Monday, August 20, 2012

Roadside Attractions by Su Zi



                             
Even those of us who are most reclusive have been forced to confront the economic realities of our times: fuel prices  having repercussions on out- the- door investments at any emporium of groceries, other consumables; even at-home confrontations with utilities, taxation and individual transportation needs. There have been protests—fortunately—live and online, but the onus for change has been placed on the very power structure that is responsible for the duress and reconfiguration of economic caste in our country. We act as if we are children, we have been dis-empowered without our awareness; yet, in truth, we can go far beyond reliance on those tough and hardy souls who camp out and risk arrest to stand as the voice of our despair.

         A television ad has the slogan “what’s in your wallet?’——yet consideration of this slogan de-contextualized from the advertisement is a viable tool for reclamation of the economic power of each of us: we can protest with each penny spent by how and where we spend it.

It is not uncommon these days to see people camped out at roadside with their wares on display. Often times these goods are items of desperation: culled clothing and household goods, a sacrifice of tools,  or a single  item will be displayed with a hand lettered sign—a car, a boat, a trailer. Most notable are trucks of produce in season—these are the lovingly raised crops of local farmers whose production total is too small to enter the grinding machine of food distribution, and these  folks are a crucial first step in any effort to take economic agency into the hands of each of us; for these are the seeds that are not factory raised with as much of a deluge of pesticide, herbicide, steroids; in some cases, this is organic food, raised on heritage seeds (instead of genetically modified seeds); and now there has appeared the most amazing soul—someone selling their art at roadside.

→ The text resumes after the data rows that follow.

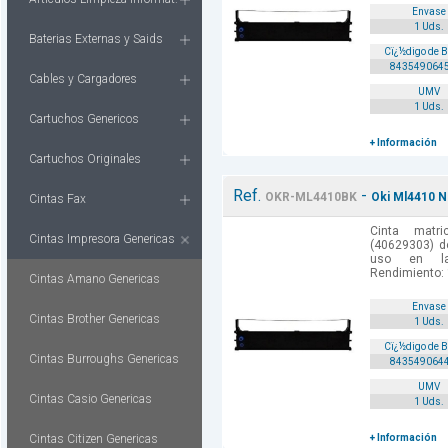
Envase
1 Uds.
Baterias Externas y Saids
Cï¿½digo de 
843549064
Cables y Cargadores
UMV
1 Uds.
Cartuchos Genericos
+ Información
Cartuchos Originales
Ref.
-
OKR-ML4410BK
Oki Ml4410 N
Cintas Fax
Cinta matr
Cintas Impresora Genericas
(40629303) d
uso en las
Rendimiento:
Cintas Amano Genericas
Envase
Cintas Brother Genericas
1 Uds.
Cï¿½digo de 
Cintas Burroughs Genericas
843549064
UMV
Cintas Casio Genericas
1 Uds.
Cintas Citizen Genericas
+ Información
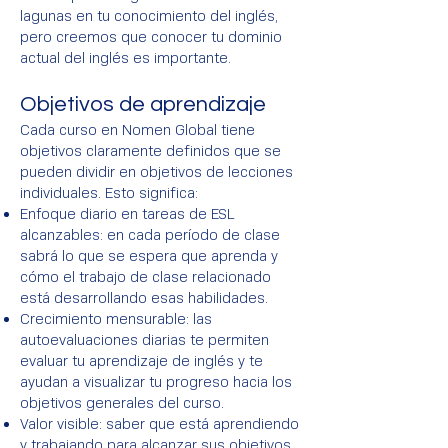
lagunas en tu conocimiento del inglés,
pero creemos que conocer tu dominio
actual del inglés es importante.
Objetivos de aprendizaje
Cada curso en Nomen Global tiene
objetivos claramente definidos que se
pueden dividir en objetivos de lecciones
individuales. Esto significa:
Enfoque diario en tareas de ESL
alcanzables: en cada período de clase
sabrá lo que se espera que aprenda y
cómo el trabajo de clase relacionado
está desarrollando esas habilidades.
Crecimiento mensurable: las
autoevaluaciones diarias te permiten
evaluar tu aprendizaje de inglés y te
ayudan a visualizar tu progreso hacia los
objetivos generales del curso.
Valor visible: saber que está aprendiendo
y trabajando para alcanzar sus objetivos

The intersection is a busy enough corner. The artists sit with two tables under a sunroof made of tent poles and a tarp. Standing a few paces toward the road is a handmade gaming table of finished but unstained oak, with a drawer on each side and hand made chess pieces set ready for play. In the drawer are hand made checkers. The creator, Tim,  regularly submits job applications  for the areas of his previous employ—as a plumber, a sheet metal worker, a cook. The game table draws glances, it is a distinctive work; nonetheless, the big box mentality sees too much of a challenge here, because the game table is not at  a brick and mortar emporium of acceptable handcraft that also sells mold formed garden pots from Mexico.

Also on the game table, and hanging from the edges of the tarp and generously heaped on the two tables in the shade, are other art objects—some the creation of the collaboration between Tim and his partner Tracey, others the collaboration between Tim , Tracey and Tracey’s mother: these are wooden rolling pins with hand painted images, or plaques with burned patterns and hand painted hues. It is a style of art generally called Cottage Chic, or Rustic, but more importantly is its genuine charm—there’s no post-modern, urban angst in this work—it is meant to amuse, to delight, to warm and it succeeds with the same unassuming truth as a family meal: simple and soul filling.

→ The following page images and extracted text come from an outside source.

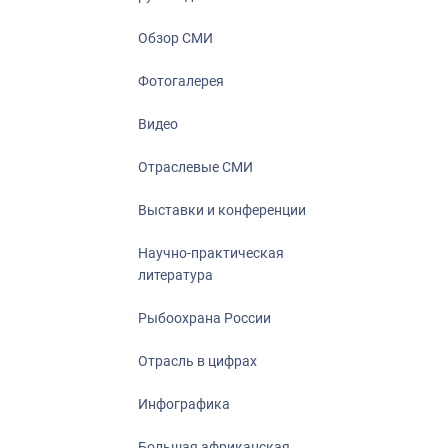
Отрасль в ци
Инфографика
Обзор СМИ
Большая афр
Фотогалерея
Укрепление д
ценностей
Видео
События в Ро
Отраслевые СМИ
Выставки и конференции
Научно-практическая
литература
Рыбоохрана России
Отрасль в цифрах
Инфографика
Большая африканская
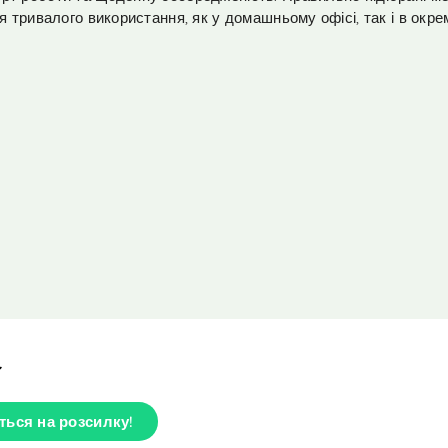
r
r
я тривалого використання, як у домашньому офісі, так і в окр
n
n
a
a
t
t
i
i
v
v
e
e
:
:
ться на розсилку!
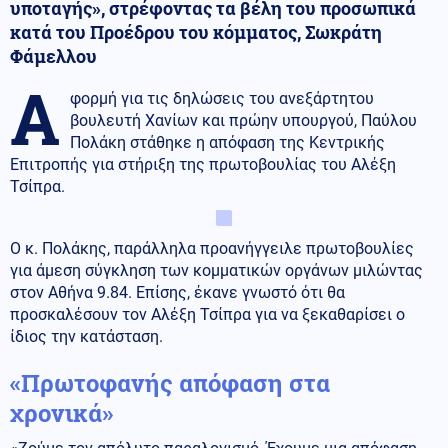
υποταγής», στρέφοντας τα βέλη του προσωπικά
κατά του Προέδρου του κόμματος, Σωκράτη
Φάμελλου
Α
φορμή για τις δηλώσεις του ανεξάρτητου
βουλευτή Χανίων και πρώην υπουργού, Παύλου
Πολάκη στάθηκε η απόφαση της Κεντρικής
Επιτροπής για στήριξη της πρωτοβουλίας του Αλέξη
Τσίπρα.
Ο κ. Πολάκης, παράλληλα προανήγγειλε πρωτοβουλίες
για άμεση σύγκληση των κομματικών οργάνων μιλώντας
στον Αθήνα 9.84. Επίσης, έκανε γνωστό ότι θα
προσκαλέσουν τον Αλέξη Τσίπρα για να ξεκαθαρίσει ο
ίδιος την κατάσταση.
«Πρωτοφανής απόφαση στα
χρονικά»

Alas, on this one Saturday, not a single vehicle stops for the five hours Tim and Tracey sit offering art directly to their community: they wave at those who look, they chat and smoke and read and add hangers to other works—a nice rendering of an owl on an oak shingle, a series of hooks painted kitchen diner style and featuring artfully bent flatware—but no one even stops. The vehicles that pass by are mostly recent pick up trucks and the 21st century version of a station wagon; some of these look too upscale for the area and will undoubtedly be repossessed—the neighborhood is dotted with desperate-before-foreclosure for sale signs.

What we each need to do—and what five hours of the drivers in this community failed to do—is realize that money spent in our communities stays among us, slows the feed to what Steinbeck in The Grapes of Wrath called the monster that must keep feeding and growing, what we have come to call corporations (that have superseded nations, have superseded individuals). Of course, art that has not been sanctioned by some gallery, by some appropriating corporation, is seen as suspect: here lies the root of our re-education, our re-empowerment—we must buy local art. We must buy oranges from the local retired dentist, tomatoes from the downsized and disenfranchised, hand made soap. We must  spend our money at roadside, or farmer’s markets. It’s our economic lives we are fighting for, and it’s  past due time to take up our dollars in the fight.